C. European strategies of development?
Beyond the affectation of specialised teams to Europeanised day to day tasks, several French banks earmarked a few people to set up Europeanised networks. Sure, most of them were mere complements to the day to day tasks: Jean Bouvier showed that the branches of Crédit lyonnais on European market places were only bridgeheads to collect information and get access to the issue of treasury bills by some States (Portugal[26], Spain), even if crossborder commercial banking finally gathered momentum[27], and its Geneva branch kept a somewhat low international profile[28]. Société générale grossly followed the same path, even cutting off its Swiss subsidiary Société suisse de banque et de dépôts (created in 1905 and closed in the 1920s) which failed to reach enough stuff; its Berlin branch – depending from its Belgian subsidiary – was attributed the mission to develop correspondent banking to develop there short-term investment due to the lack of spot money on the German market place. Comptoir national d’escompte de Paris (cnep) privileged its branch network in the Mediterranean area over European intents. Like the London branch of these establishments, these branches were only empirical tools and parts of the “organisation” itself, without any “European project”: they were relays of the core activity of each bank. Conversely, some of them conceived far-reaching projects of Europeanised development. They felt that they were able to duplicate their portfolio of skills in some countries, where their competitive edge could be valued.

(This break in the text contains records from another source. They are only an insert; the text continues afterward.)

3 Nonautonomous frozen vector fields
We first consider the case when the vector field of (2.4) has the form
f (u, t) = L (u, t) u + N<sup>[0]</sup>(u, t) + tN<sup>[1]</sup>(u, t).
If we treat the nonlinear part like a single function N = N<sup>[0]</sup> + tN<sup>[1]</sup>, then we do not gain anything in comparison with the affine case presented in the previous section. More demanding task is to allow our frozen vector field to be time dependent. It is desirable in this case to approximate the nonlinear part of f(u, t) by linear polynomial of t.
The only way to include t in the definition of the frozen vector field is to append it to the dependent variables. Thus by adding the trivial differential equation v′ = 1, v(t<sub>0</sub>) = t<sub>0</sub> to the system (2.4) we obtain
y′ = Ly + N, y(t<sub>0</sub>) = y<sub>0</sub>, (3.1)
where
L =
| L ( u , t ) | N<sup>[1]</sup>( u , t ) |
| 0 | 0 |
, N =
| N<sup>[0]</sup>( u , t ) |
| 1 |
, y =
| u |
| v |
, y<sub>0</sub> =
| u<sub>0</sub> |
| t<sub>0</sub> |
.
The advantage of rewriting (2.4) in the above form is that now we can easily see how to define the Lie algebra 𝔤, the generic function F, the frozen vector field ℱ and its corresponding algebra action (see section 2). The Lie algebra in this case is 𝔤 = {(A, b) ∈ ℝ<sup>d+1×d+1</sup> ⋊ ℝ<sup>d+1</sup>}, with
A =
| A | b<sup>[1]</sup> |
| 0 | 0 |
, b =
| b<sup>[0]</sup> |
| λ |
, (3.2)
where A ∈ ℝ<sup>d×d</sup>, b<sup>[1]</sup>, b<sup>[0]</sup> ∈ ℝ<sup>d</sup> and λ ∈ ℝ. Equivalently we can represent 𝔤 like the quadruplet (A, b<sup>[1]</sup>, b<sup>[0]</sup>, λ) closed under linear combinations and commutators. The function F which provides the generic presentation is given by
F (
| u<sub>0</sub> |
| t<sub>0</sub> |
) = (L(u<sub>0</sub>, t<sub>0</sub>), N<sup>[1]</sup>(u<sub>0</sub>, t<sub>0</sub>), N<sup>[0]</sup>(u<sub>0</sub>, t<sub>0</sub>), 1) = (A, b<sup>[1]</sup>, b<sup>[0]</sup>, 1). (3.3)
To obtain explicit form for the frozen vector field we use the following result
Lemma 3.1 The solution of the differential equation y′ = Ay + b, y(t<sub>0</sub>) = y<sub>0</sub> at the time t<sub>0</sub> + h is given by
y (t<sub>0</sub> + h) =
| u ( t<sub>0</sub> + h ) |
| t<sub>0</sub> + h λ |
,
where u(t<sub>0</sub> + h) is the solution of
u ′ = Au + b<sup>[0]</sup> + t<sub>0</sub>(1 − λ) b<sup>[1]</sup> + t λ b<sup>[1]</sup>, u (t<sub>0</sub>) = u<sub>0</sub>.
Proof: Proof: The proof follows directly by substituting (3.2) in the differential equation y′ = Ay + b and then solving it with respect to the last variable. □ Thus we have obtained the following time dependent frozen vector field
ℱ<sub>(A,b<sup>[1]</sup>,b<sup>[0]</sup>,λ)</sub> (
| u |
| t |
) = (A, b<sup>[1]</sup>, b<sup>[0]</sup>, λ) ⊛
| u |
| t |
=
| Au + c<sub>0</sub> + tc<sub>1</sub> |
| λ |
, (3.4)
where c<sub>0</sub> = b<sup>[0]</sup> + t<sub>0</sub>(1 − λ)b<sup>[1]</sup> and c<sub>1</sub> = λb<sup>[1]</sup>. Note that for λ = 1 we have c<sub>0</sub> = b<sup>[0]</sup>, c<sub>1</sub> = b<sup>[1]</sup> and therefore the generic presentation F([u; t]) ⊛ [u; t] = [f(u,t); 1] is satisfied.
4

a. French footholds in Belgium
As soon as the end of the 19th century, a few French banks enlarged their scope to Belgium, because first they intended to benefit from cross-border activities, second they tightened the financial links between Paris and its Brussels and Anvers partners (international issues, structured finance for Europeanised industrial investments, etc.), third because Belgium was used as a neutral platform to develop contacts in the German area or to contract financial alliances with German firms for Eastern, Southern and Central Europe projects. Crédit industriel & commercial (cic) established therefore a subsidiary in 1903 (Société belge de cic& de dépôts); Société générale set up Société française de banque & de dépôts in 1898. Crédit du Nord itself spread its contacts from Lille to neighbouring Belgium[29] before creating Crédit du Nord belge. Both Paris banks were mainly there in contact with “big business” and had no intent to conquer retail banking customership.